Task instructions:
Continue the proxy voting passage below about the Stockholder Meeting, starting right after its final sentence.

Document passage:
Accordingly, we urge you to contact the person responsible for your
account and instruct that person to execute on your behalf the WHITE proxy
card. If you hold your shares through a
brokerage firm, bank or nominee and wish to vote your shares in person at the
Stockholder Meeting, you must obtain a legal proxy from such custodian in order
to vote in person at the Stockholder Meeting.
IF I PLAN TO ATTEND THE STOCKHOLDER MEETING, SHOULD I
STILL SUBMIT A WHITE
PROXY?
Whether or not you plan to attend the Stockholder
Meeting, we urge you to submit a WHITE proxy card. Returning the enclosed proxy card will not
affect your right to attend and vote at the Stockholder Meeting.
WHAT IF I WANT TO REVOKE MY PROXY?
Any proxy may be revoked as to all matters covered
thereby at any time prior to the time a vote is taken by (i) submitting a
duly executed proxy bearing a later date to the Secretary of the Company, (ii) filing
with the Secretary of the Company a later dated written revocation or (iii) attending
and voting at the Stockholder Meeting in person. Attendance at the Stockholder Meeting will
not in and of itself constitute a revocation.

Extracted information:
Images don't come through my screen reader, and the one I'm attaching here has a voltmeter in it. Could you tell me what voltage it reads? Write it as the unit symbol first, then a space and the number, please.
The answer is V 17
* * *
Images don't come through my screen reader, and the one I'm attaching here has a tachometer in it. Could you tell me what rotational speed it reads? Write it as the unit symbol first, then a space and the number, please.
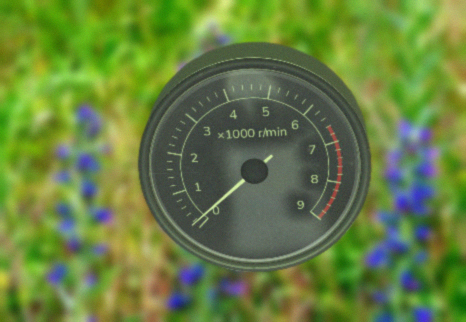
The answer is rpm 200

Answer to the exercise:
15
Please note that if you hold your shares through a
brokerage firm, bank or nominee and wish to revoke your proxy, you must follow
the instructions provided by that brokerage firm, bank or nominee to revoke
your earlier vote and revote.
Although a revocation is effective if delivered to the
Company, we request that either the original or a copy of any revocation be
sent to the Discovery Group, c/o The Altman Group, 1200 Wall Street West,
Lyndhurst, NJ 07071, so that the Discovery Group will be aware of all
revocations.
IF YOU PREVIOUSLY SIGNED AND
RETURNED A [ ] PROXY CARD TO THE
COMPANY, WE URGE YOU TO REVOKE IT BY (1) SIGNING, DATING AND RETUNING THE
WHITE PROXY CARD, (2) ATTENDING THE STOCKHOLDER MEETING AND VOTING IN
PERSON OR (3) DELIVERING A WRITTEN NOTICE OF REVOCATION TO THE SECRETARY
OF THE COMPANY OR THE DISCOVERY GROUP.
WHAT SHOULD I DO IF I RECEIVE A PROXY CARD SOLICITED
BY THE COMPANY?
If you submit a proxy to us by signing and returning
the enclosed WHITE proxy card, do not sign or return the proxy card solicited
by the Company or follow any voting instructions provided by the Company unless
you intend to change your vote, because only your latest-dated proxy will be
counted.
If you have already sent a proxy card to the Company,
you may revoke it and provide your support to the Discovery Group Nominees by
signing, dating and returning the enclosed WHITE proxy card.
WHO CAN VOTE?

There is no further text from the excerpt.